▶ [Vorliegender Textauszug]:
__________

Henri d’Orléans (1933–2019) – Wikipedia
Henri Philippe Pierre Marie d’Orléans (Henri VII., * 14. Juni 1933 in Woluwe-Saint-Pierre, Belgien; † 21. Januar 2019 in Paris) war nach dem Tod seines Vaters im Jahr 1999 Chef des Hauses Orléans und dessen Prätendent auf den französischen Thron. Als solcher beanspruchte er die Titel Comte de Paris und Duc de France. Die Verfechter seines Thronanspruchs, die Orléanisten, standen im Gegensatz zu den Legitimisten, deren Thronprätendent Louis Alphonse de Bourbon ist.
Biografie
[Bearbeiten | Quelltext bearbeiten]Henri war das zweite von elf Kindern von Henri d’Orléans und Isabelle d’Orléans-Bragance. Das Haus Orléans war von 1886 bis 1950 durch Gesetz aus Frankreich exiliert; erst 1950 konnte die Familie daher in die Republik zurückkehren und ihr Erbe wieder in Besitz nehmen.
Nach eigenen Aussagen folgte er dem Willen seines Vaters und des Generals Charles de Gaulle, als er am 5. Juli 1957, im Alter von 24 Jahren, Marie Therese von Württemberg ehelichte, fünftes Kind aus der Ehe von Philipp Albrecht Herzog von Württemberg und Rosa von Österreich. Diese Verbindung sollte Frankreich und Deutschland einander näherbringen.[1] Der jüngere Bruder von Marie Therese, Carl Herzog von Württemberg, heiratete 1960 die jüngere Schwester von Henri, Diane Herzogin von Württemberg.

__________

▶ [Vorliegende Daten]:

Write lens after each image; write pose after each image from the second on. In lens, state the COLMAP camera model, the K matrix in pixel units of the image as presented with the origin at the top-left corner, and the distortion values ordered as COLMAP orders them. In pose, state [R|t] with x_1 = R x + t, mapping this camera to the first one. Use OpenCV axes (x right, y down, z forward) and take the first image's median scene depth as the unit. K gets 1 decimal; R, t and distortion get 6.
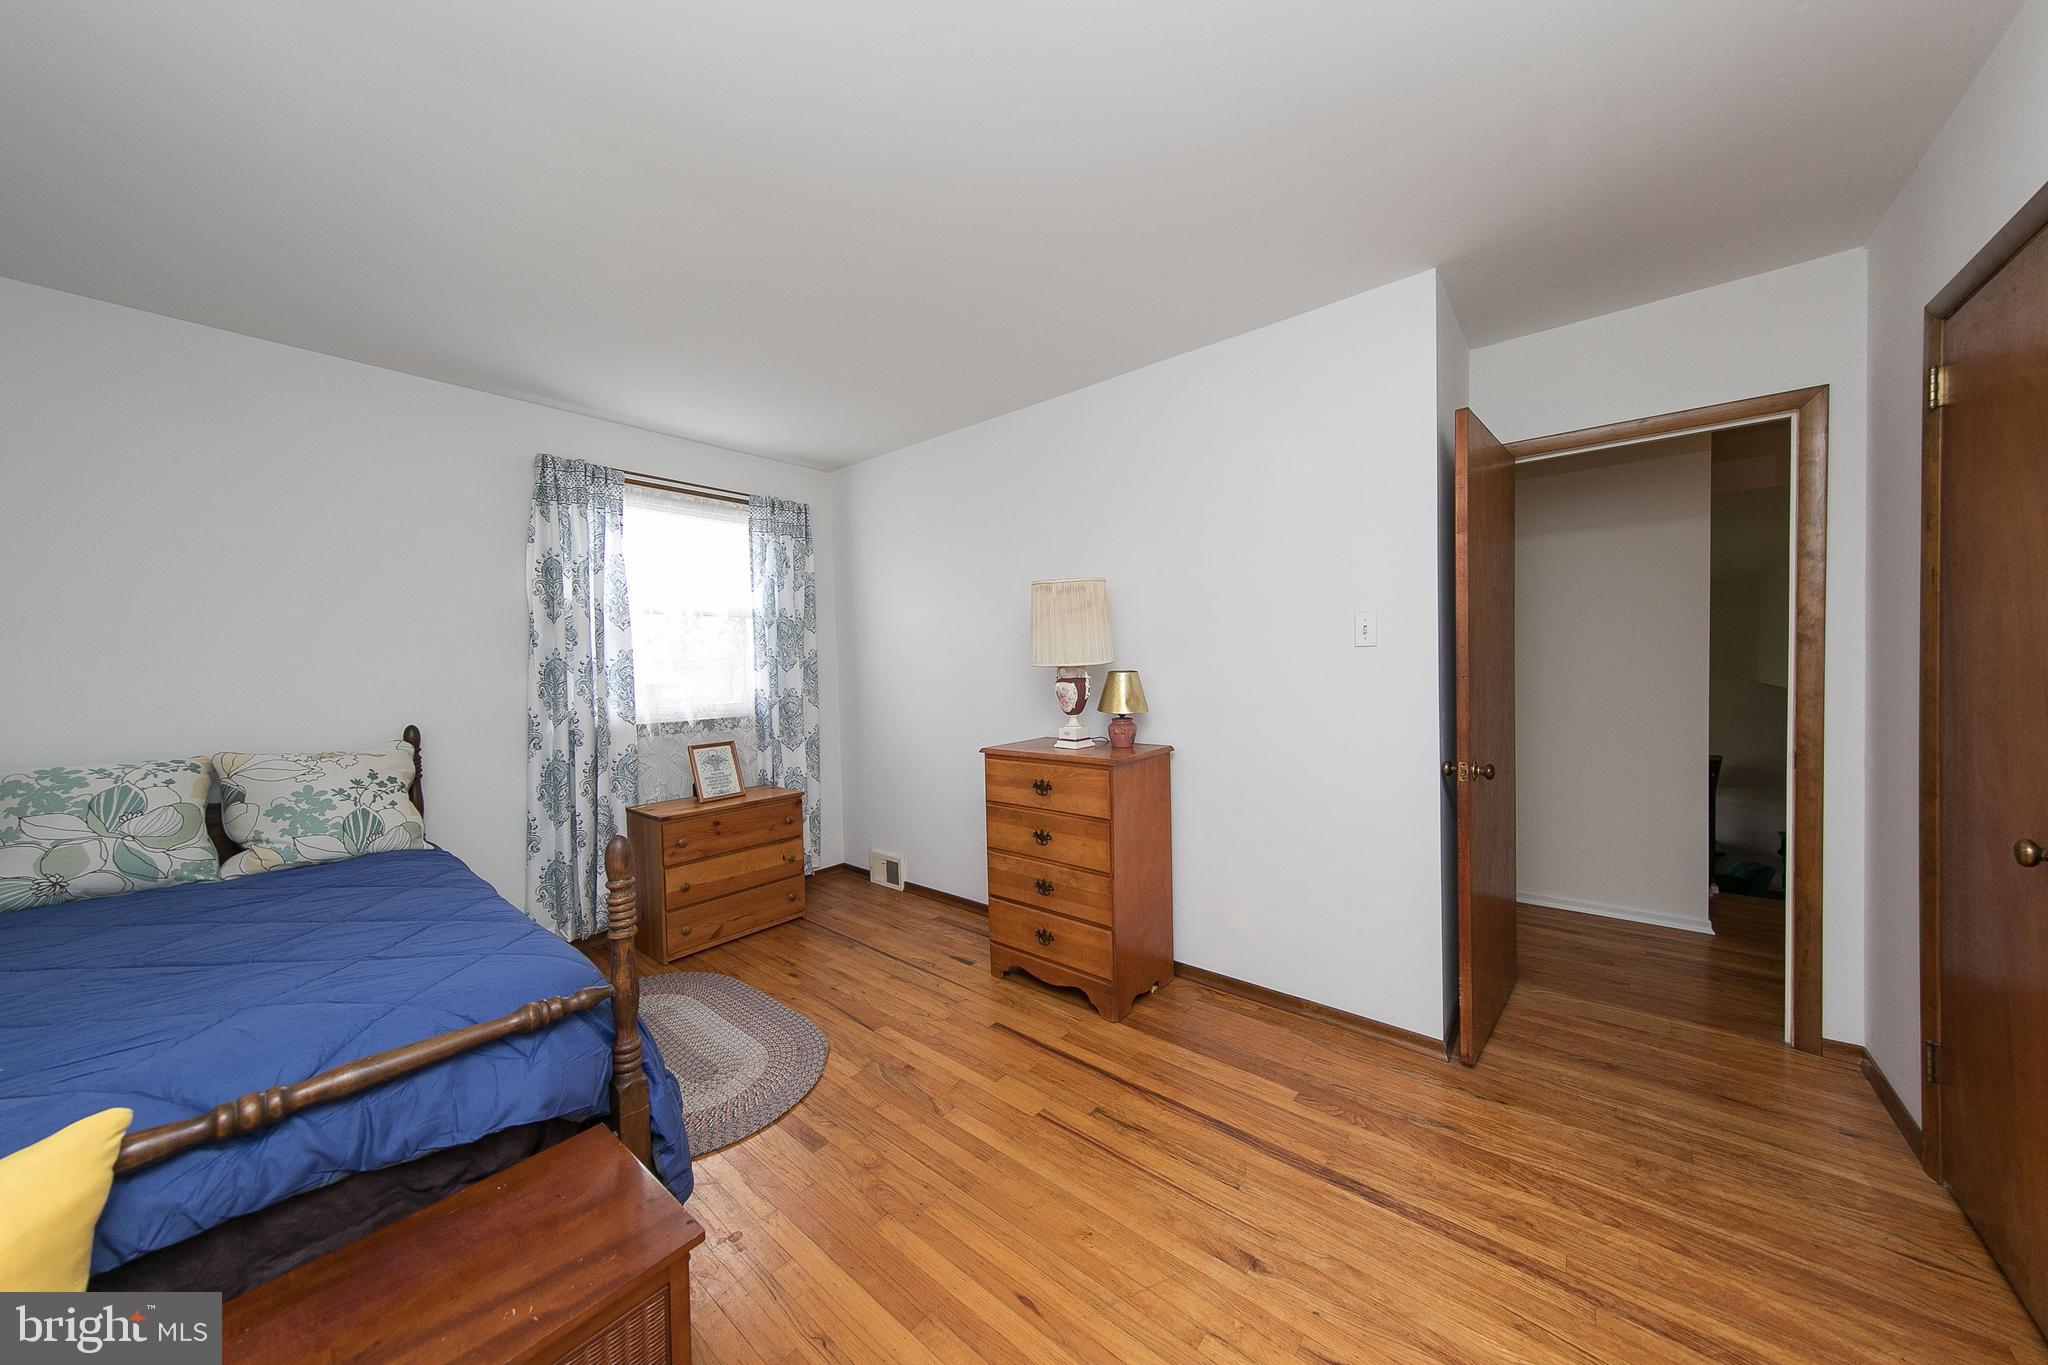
lens RADIAL K [[684.4, 0, 1034.3], [0, 684.4, 675.0], [0, 0, 1]] dist [0.009461, -0.000041]
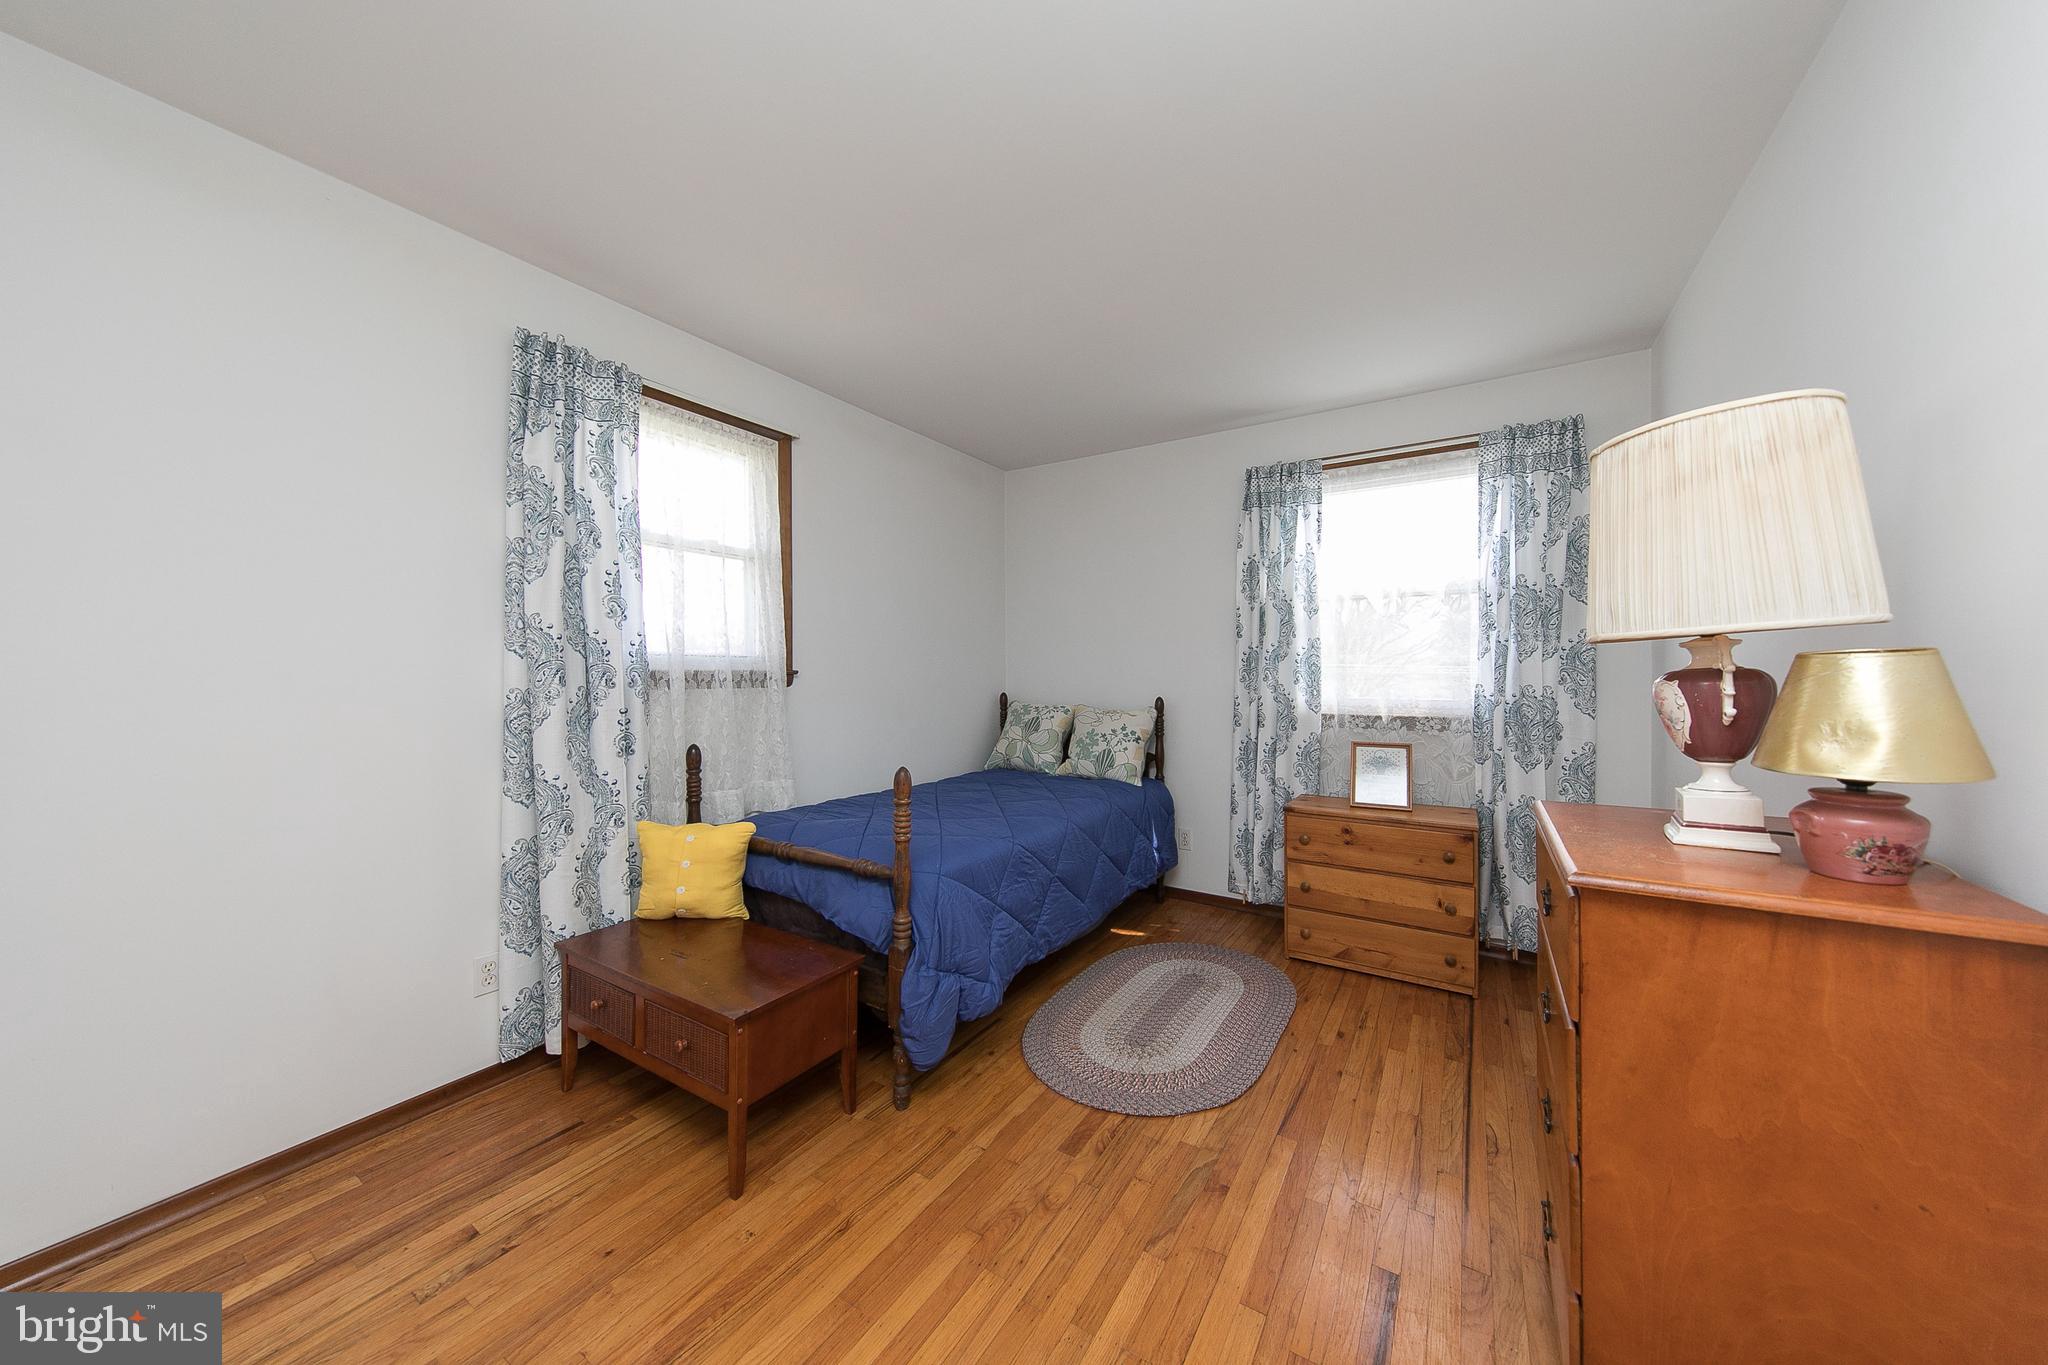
lens RADIAL K [[684.4, 0, 1034.3], [0, 684.4, 675.0], [0, 0, 1]] dist [0.009461, -0.000041]
pose [[0.123547, 0.020514, -0.992127, 0.351047], [-0.019911, 0.999636, 0.018190, 0.007283], [0.992139, 0.017507, 0.123910, 0.477061]]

__________

▶ [Gestellte Aufgaben]:
(1) Beantworten Sie anhand des Textauszugs über Henri d’Orléans die folgenden Fragen:
(a) In welcher Stadt starb er?
(b) Das wievielte von wie vielen Kindern seiner Eltern war er?
(c) Wen heiratete er am 5. Juli 1957?
(2) Wiederholen Sie alle Zeilen sämtlicher Einträge mit Kamera- und Posenangaben unverändert, jedoch ohne die Bilder.
Der Textauszug und die Einträge haben inhaltlich nichts miteinander zu tun.

▶ [Ihre Antworten]:
(1)
(a) In Paris.
(b) Das zweite von elf Kindern.
(c) Marie Therese von Württemberg.

(2)
Write lens after each image; write pose after each image from the second on. In lens, state the COLMAP camera model, the K matrix in pixel units of the image as presented with the origin at the top-left corner, and the distortion values ordered as COLMAP orders them. In pose, state [R|t] with x_1 = R x + t, mapping this camera to the first one. Use OpenCV axes (x right, y down, z forward) and take the first image's median scene depth as the unit. K gets 1 decimal; R, t and distortion get 6.
lens RADIAL K [[684.4, 0, 1034.3], [0, 684.4, 675.0], [0, 0, 1]] dist [0.009461, -0.000041]
lens RADIAL K [[684.4, 0, 1034.3], [0, 684.4, 675.0], [0, 0, 1]] dist [0.009461, -0.000041]
pose [[0.123547, 0.020514, -0.992127, 0.351047], [-0.019911, 0.999636, 0.018190, 0.007283], [0.992139, 0.017507, 0.123910, 0.477061]]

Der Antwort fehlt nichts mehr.